Michael is allocated a dining table so far from the Captain's that it is nicknamed the 'Cat's table' by fellow diners, who include a mysterious tailor, Miss Lasqueti, with Foreign Office connections and two other boys, Cassius and Ramadhin. Cassius, Michael and Ramadhin make the ship theirs; they invade the lifeboats, lurk on deck late at night when the prisoner is exercised and are used by a thief to break into cabins. Although Ramadhin is constrained by asthma Michael and Cassius are indomitable. In one terrifying incident they chain themselves to the deck during a turbulent storm, and have to weather the Captain's rage as a result.
The adult Michael realizes that the voyage took him from his safe and idyllic childhood in Sri Lanka to the more turbulent years of adult life.

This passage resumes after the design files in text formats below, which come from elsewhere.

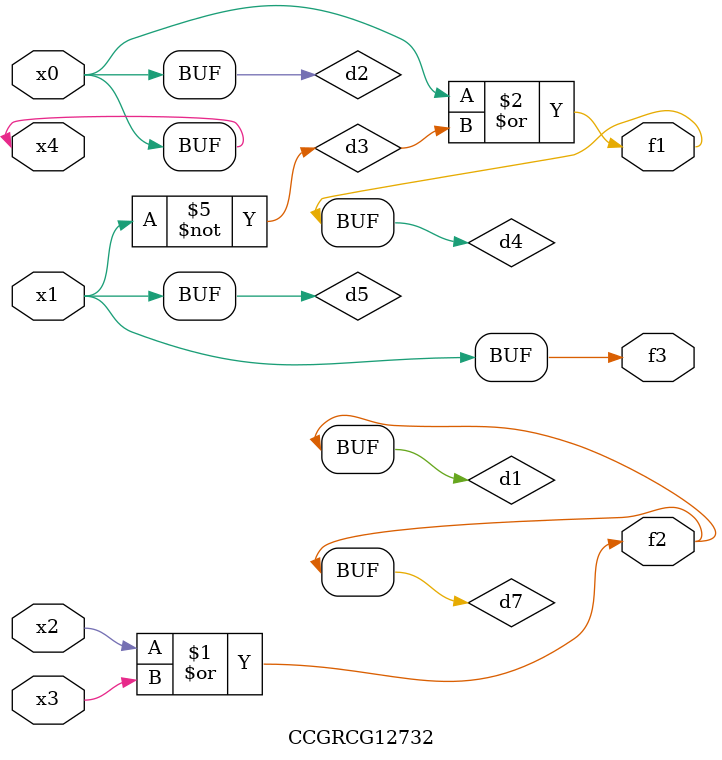
<source format=v>
module CCGRCG12732(
	input x0, x1, x2, x3, x4,
	output f1, f2, f3
);

	wire d1, d2, d3, d4, d5, d6, d7;

	or (d1, x2, x3);
	buf (d2, x0, x4);
	not (d3, x1);
	or (d4, d2, d3);
	not (d5, d3);
	nand (d6, d1, d3);
	or (d7, d1);
	assign f1 = d4;
	assign f2 = d7;
	assign f3 = d5;
endmodule

</source>
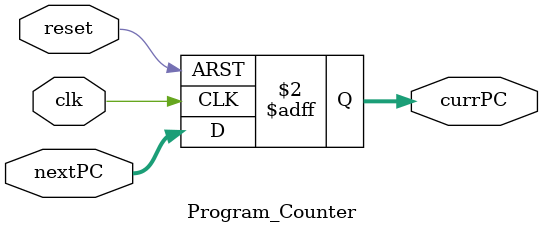
<source format=v>
`timescale 1ns / 1ps


module Program_Counter(
    input clk,
    input reset,
    input [9:0] nextPC, //10 bit address -> 2^10 byte of memory
    output reg [9:0] currPC
    );
    
    always @ (posedge clk or posedge reset) begin
        if (reset) begin
            currPC <= 0;
        end
        else begin
            currPC <= nextPC;
        end
    end
endmodule

</source>
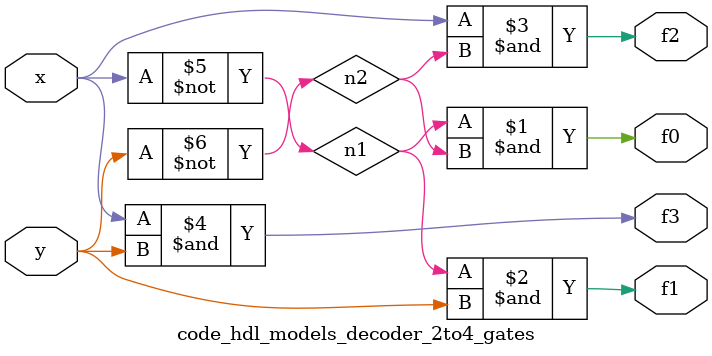
<source format=sv>
module code_hdl_models_decoder_2to4_gates (x,y,f0,f1,f2,f3);
input x,y;
output f0,f1,f2,f3;

wire n1,n2;

not i1 (n1,x);
not i2 (n2,y);
and a1 (f0,n1,n2);
and a2 (f1,n1,y);
and a3 (f2,x,n2);
and a4 (f3,x,y);

endmodule

</source>
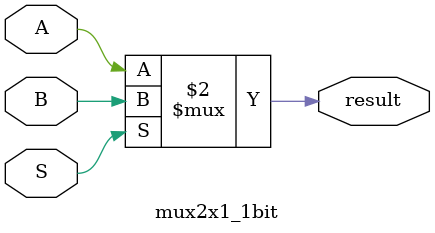
<source format=v>
module mux2x1_1bit(
	input A, B,
   input S,
   output result);
	
   assign result = (S == 1'b0) ? A : B;
	
endmodule

</source>
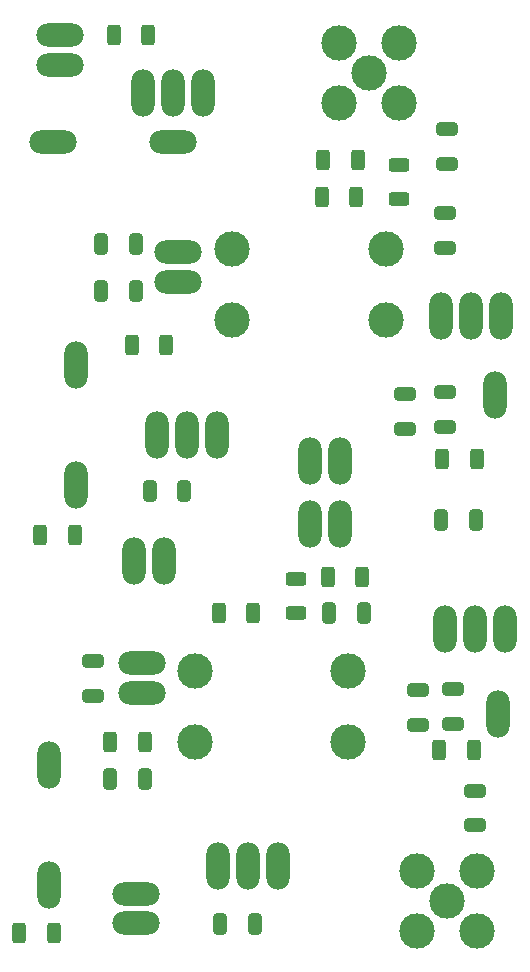
<source format=gbr>
%TF.GenerationSoftware,KiCad,Pcbnew,(6.0.7)*%
%TF.CreationDate,2023-01-23T16:12:41-05:00*%
%TF.ProjectId,Phoenix612_Stage_2_PA_Testing_v2.kicad_pro,50686f65-6e69-4783-9631-325f53746167,rev?*%
%TF.SameCoordinates,Original*%
%TF.FileFunction,Soldermask,Top*%
%TF.FilePolarity,Negative*%
%FSLAX46Y46*%
G04 Gerber Fmt 4.6, Leading zero omitted, Abs format (unit mm)*
G04 Created by KiCad (PCBNEW (6.0.7)) date 2023-01-23 16:12:41*
%MOMM*%
%LPD*%
G01*
G04 APERTURE LIST*
G04 Aperture macros list*
%AMRoundRect*
0 Rectangle with rounded corners*
0 $1 Rounding radius*
0 $2 $3 $4 $5 $6 $7 $8 $9 X,Y pos of 4 corners*
0 Add a 4 corners polygon primitive as box body*
4,1,4,$2,$3,$4,$5,$6,$7,$8,$9,$2,$3,0*
0 Add four circle primitives for the rounded corners*
1,1,$1+$1,$2,$3*
1,1,$1+$1,$4,$5*
1,1,$1+$1,$6,$7*
1,1,$1+$1,$8,$9*
0 Add four rect primitives between the rounded corners*
20,1,$1+$1,$2,$3,$4,$5,0*
20,1,$1+$1,$4,$5,$6,$7,0*
20,1,$1+$1,$6,$7,$8,$9,0*
20,1,$1+$1,$8,$9,$2,$3,0*%
G04 Aperture macros list end*
%ADD10C,3.000000*%
%ADD11O,2.000000X4.000000*%
%ADD12RoundRect,0.250000X-0.312500X-0.625000X0.312500X-0.625000X0.312500X0.625000X-0.312500X0.625000X0*%
%ADD13RoundRect,0.250000X0.625000X-0.312500X0.625000X0.312500X-0.625000X0.312500X-0.625000X-0.312500X0*%
%ADD14RoundRect,0.250000X0.312500X0.625000X-0.312500X0.625000X-0.312500X-0.625000X0.312500X-0.625000X0*%
%ADD15O,4.000000X2.000000*%
%ADD16RoundRect,0.250000X-0.325000X-0.650000X0.325000X-0.650000X0.325000X0.650000X-0.325000X0.650000X0*%
%ADD17RoundRect,0.250000X-0.650000X0.325000X-0.650000X-0.325000X0.650000X-0.325000X0.650000X0.325000X0*%
%ADD18RoundRect,0.250000X0.650000X-0.325000X0.650000X0.325000X-0.650000X0.325000X-0.650000X-0.325000X0*%
%ADD19RoundRect,0.250000X0.325000X0.650000X-0.325000X0.650000X-0.325000X-0.650000X0.325000X-0.650000X0*%
G04 APERTURE END LIST*
D10*
%TO.C,T2*%
X92740849Y-88979000D03*
X105740849Y-88979000D03*
X92740849Y-82979000D03*
X105740849Y-82979000D03*
%TD*%
%TO.C,T1*%
X102565849Y-118666000D03*
X89565849Y-118666000D03*
X102565849Y-124666000D03*
X89565849Y-124666000D03*
%TD*%
D11*
%TO.C,RV2*%
X91493849Y-98742500D03*
X88953849Y-98742500D03*
X86413849Y-98742500D03*
%TD*%
%TO.C,RV1*%
X96647349Y-135191500D03*
X94107349Y-135191500D03*
X91567349Y-135191500D03*
%TD*%
D12*
%TO.C,R6*%
X82728849Y-64833500D03*
X85653849Y-64833500D03*
%TD*%
%TO.C,R13*%
X100445349Y-75438000D03*
X103370349Y-75438000D03*
%TD*%
D13*
%TO.C,R12*%
X106860849Y-78740000D03*
X106860849Y-75815000D03*
%TD*%
D12*
%TO.C,R11*%
X100318349Y-78549500D03*
X103243349Y-78549500D03*
%TD*%
D14*
%TO.C,R8*%
X103751349Y-110744000D03*
X100826349Y-110744000D03*
%TD*%
D13*
%TO.C,R7*%
X98161349Y-113794000D03*
X98161349Y-110869000D03*
%TD*%
D12*
%TO.C,R5*%
X91618849Y-113792000D03*
X94543849Y-113792000D03*
%TD*%
%TO.C,R4*%
X84250849Y-91059000D03*
X87175849Y-91059000D03*
%TD*%
%TO.C,R10*%
X76505849Y-107188000D03*
X79430849Y-107188000D03*
%TD*%
%TO.C,R1*%
X82411349Y-124714000D03*
X85336349Y-124714000D03*
%TD*%
%TO.C,R9*%
X110541849Y-100774500D03*
X113466849Y-100774500D03*
%TD*%
%TO.C,R3*%
X74727849Y-140843000D03*
X77652849Y-140843000D03*
%TD*%
%TO.C,R2*%
X110287849Y-125412500D03*
X113212849Y-125412500D03*
%TD*%
D11*
%TO.C,Q2*%
X110416849Y-88625000D03*
X112956849Y-88625000D03*
X115496849Y-88625000D03*
%TD*%
%TO.C,Q1*%
X110797849Y-115104500D03*
X113337849Y-115104500D03*
X115877849Y-115104500D03*
%TD*%
D15*
%TO.C,J8*%
X88128349Y-85788500D03*
X88128349Y-83248500D03*
%TD*%
D11*
%TO.C,J6*%
X114988849Y-95313500D03*
%TD*%
%TO.C,J5*%
X101849349Y-106235500D03*
X99309349Y-106235500D03*
%TD*%
%TO.C,J4*%
X99362849Y-100901500D03*
X101902849Y-100901500D03*
%TD*%
D15*
%TO.C,J3*%
X85143849Y-120591500D03*
X85143849Y-118051500D03*
%TD*%
D11*
%TO.C,J2*%
X115242849Y-122301000D03*
%TD*%
%TO.C,J7*%
X85222349Y-69786500D03*
X87762349Y-69786500D03*
X90302349Y-69786500D03*
%TD*%
D10*
%TO.C,J9*%
X104320849Y-68072000D03*
X101780849Y-70612000D03*
X106860849Y-70612000D03*
X106860849Y-65532000D03*
X101780849Y-65532000D03*
%TD*%
%TO.C,J1*%
X110924849Y-138176000D03*
X108384849Y-140716000D03*
X113464849Y-140716000D03*
X113464849Y-135636000D03*
X108384849Y-135636000D03*
%TD*%
D11*
%TO.C,D4*%
X79492349Y-102933500D03*
X79492349Y-92773500D03*
%TD*%
%TO.C,D1*%
X77206349Y-136779000D03*
X77206349Y-126619000D03*
%TD*%
D15*
%TO.C,D2*%
X78158849Y-67368500D03*
X78158849Y-64828500D03*
%TD*%
%TO.C,D3*%
X77587349Y-73914000D03*
X87747349Y-73914000D03*
%TD*%
D11*
%TO.C,C15*%
X84445349Y-109410500D03*
X86945349Y-109410500D03*
%TD*%
D16*
%TO.C,C14*%
X85764349Y-103441500D03*
X88714349Y-103441500D03*
%TD*%
D17*
%TO.C,C17*%
X110924849Y-72805500D03*
X110924849Y-75755500D03*
%TD*%
%TO.C,C16*%
X110797849Y-79932000D03*
X110797849Y-82882000D03*
%TD*%
D18*
%TO.C,C13*%
X107368849Y-98185500D03*
X107368849Y-95235500D03*
%TD*%
%TO.C,C12*%
X110734349Y-97995000D03*
X110734349Y-95045000D03*
%TD*%
D19*
%TO.C,C9*%
X84572349Y-86487000D03*
X81622349Y-86487000D03*
%TD*%
%TO.C,C11*%
X113415849Y-105918000D03*
X110465849Y-105918000D03*
%TD*%
D15*
%TO.C,C8*%
X84572349Y-137541000D03*
X84572349Y-140041000D03*
%TD*%
D19*
%TO.C,C7*%
X84586849Y-82550000D03*
X81636849Y-82550000D03*
%TD*%
D16*
%TO.C,C10*%
X100940849Y-113792000D03*
X103890849Y-113792000D03*
%TD*%
D18*
%TO.C,C5*%
X80952849Y-120791500D03*
X80952849Y-117841500D03*
%TD*%
D16*
%TO.C,C6*%
X91733349Y-140144500D03*
X94683349Y-140144500D03*
%TD*%
D18*
%TO.C,C4*%
X108511849Y-123268000D03*
X108511849Y-120318000D03*
%TD*%
D19*
%TO.C,C3*%
X85348849Y-127825500D03*
X82398849Y-127825500D03*
%TD*%
D18*
%TO.C,C2*%
X111432849Y-123204500D03*
X111432849Y-120254500D03*
%TD*%
%TO.C,C1*%
X113274349Y-131762500D03*
X113274349Y-128812500D03*
%TD*%
M02*

</source>
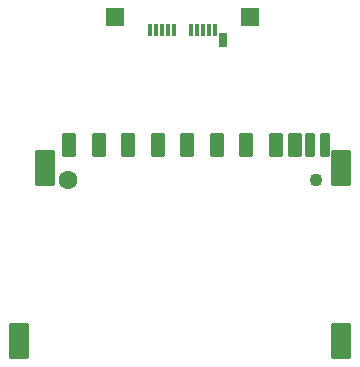
<source format=gbs>
%TF.GenerationSoftware,KiCad,Pcbnew,8.0.7-1.fc41*%
%TF.CreationDate,2025-01-19T14:43:59-06:00*%
%TF.ProjectId,Expansion_Card,45787061-6e73-4696-9f6e-5f436172642e,X1*%
%TF.SameCoordinates,Original*%
%TF.FileFunction,Soldermask,Bot*%
%TF.FilePolarity,Negative*%
%FSLAX46Y46*%
G04 Gerber Fmt 4.6, Leading zero omitted, Abs format (unit mm)*
G04 Created by KiCad (PCBNEW 8.0.7-1.fc41) date 2025-01-19 14:43:59*
%MOMM*%
%LPD*%
G01*
G04 APERTURE LIST*
G04 Aperture macros list*
%AMRoundRect*
0 Rectangle with rounded corners*
0 $1 Rounding radius*
0 $2 $3 $4 $5 $6 $7 $8 $9 X,Y pos of 4 corners*
0 Add a 4 corners polygon primitive as box body*
4,1,4,$2,$3,$4,$5,$6,$7,$8,$9,$2,$3,0*
0 Add four circle primitives for the rounded corners*
1,1,$1+$1,$2,$3*
1,1,$1+$1,$4,$5*
1,1,$1+$1,$6,$7*
1,1,$1+$1,$8,$9*
0 Add four rect primitives between the rounded corners*
20,1,$1+$1,$2,$3,$4,$5,0*
20,1,$1+$1,$4,$5,$6,$7,0*
20,1,$1+$1,$6,$7,$8,$9,0*
20,1,$1+$1,$8,$9,$2,$3,0*%
G04 Aperture macros list end*
%ADD10R,0.380000X1.000000*%
%ADD11R,0.700000X1.150000*%
%ADD12R,1.500000X1.500000*%
%ADD13C,1.100000*%
%ADD14C,1.600000*%
%ADD15RoundRect,0.102000X0.500000X0.900000X-0.500000X0.900000X-0.500000X-0.900000X0.500000X-0.900000X0*%
%ADD16RoundRect,0.102000X0.350000X0.900000X-0.350000X0.900000X-0.350000X-0.900000X0.350000X-0.900000X0*%
%ADD17RoundRect,0.102000X0.750000X1.400000X-0.750000X1.400000X-0.750000X-1.400000X0.750000X-1.400000X0*%
G04 APERTURE END LIST*
D10*
%TO.C,P1*%
X142750000Y-129040000D03*
X142250000Y-129040000D03*
X141750000Y-129040000D03*
X141250000Y-129040000D03*
X140750000Y-129040000D03*
X139250000Y-129040000D03*
X138750000Y-129040000D03*
X138250000Y-129040000D03*
X137750000Y-129040000D03*
X137250000Y-129040000D03*
D11*
X143420000Y-129880000D03*
%TD*%
D12*
%TO.C,TP2*%
X134300000Y-128000000D03*
%TD*%
%TO.C,TP4*%
X145700000Y-128000000D03*
%TD*%
D13*
%TO.C,J2*%
X151275000Y-141750000D03*
D14*
X130275000Y-141750000D03*
D15*
X132900000Y-138800000D03*
X135400000Y-138800000D03*
X137900000Y-138800000D03*
X140400000Y-138800000D03*
X142900000Y-138800000D03*
X145400000Y-138800000D03*
X147900000Y-138800000D03*
X149530000Y-138800000D03*
X130400000Y-138800000D03*
D16*
X150830000Y-138800000D03*
X152030000Y-138800000D03*
D17*
X153425000Y-140750000D03*
X128355000Y-140750000D03*
X153425000Y-155350000D03*
X126125000Y-155350000D03*
%TD*%
M02*

</source>
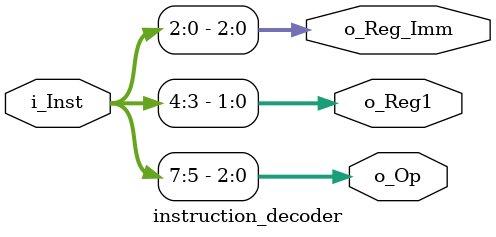
<source format=v>
(* keep *) module instruction_decoder (
    input [7:0] i_Inst,
    output [2:0] o_Op,
    output [1:0] o_Reg1,
    output [2:0] o_Reg_Imm
);
    
assign o_Op = i_Inst[7:5];
assign o_Reg1 = i_Inst[4:3];
assign o_Reg_Imm = i_Inst [2:0];

endmodule
</source>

The author takes the reader forward in time to Ramadhin's mysterious death, to Michael's marriage to his sister and to the success of Cassius as a painter. We are then returned to the voyage and the disastrous escape of the prisoner, which has been contrived by the entertainers and in which the tailor and Miss Lasqueti are implicit. The three children see death and understand culpability, then land and go back to school. As an adult Michael remembers and tries to make sense of the experience. The Jamesian theme of innocence and experience is strongly established, the novel being at its best in the descriptions of the boys' lives and observations on the liner. The adult experiences are less convincing, and the prisoner's story is melodramatic. However, the novel would make an interesting comparison with texts dealing with the themes of growing up and adolescence.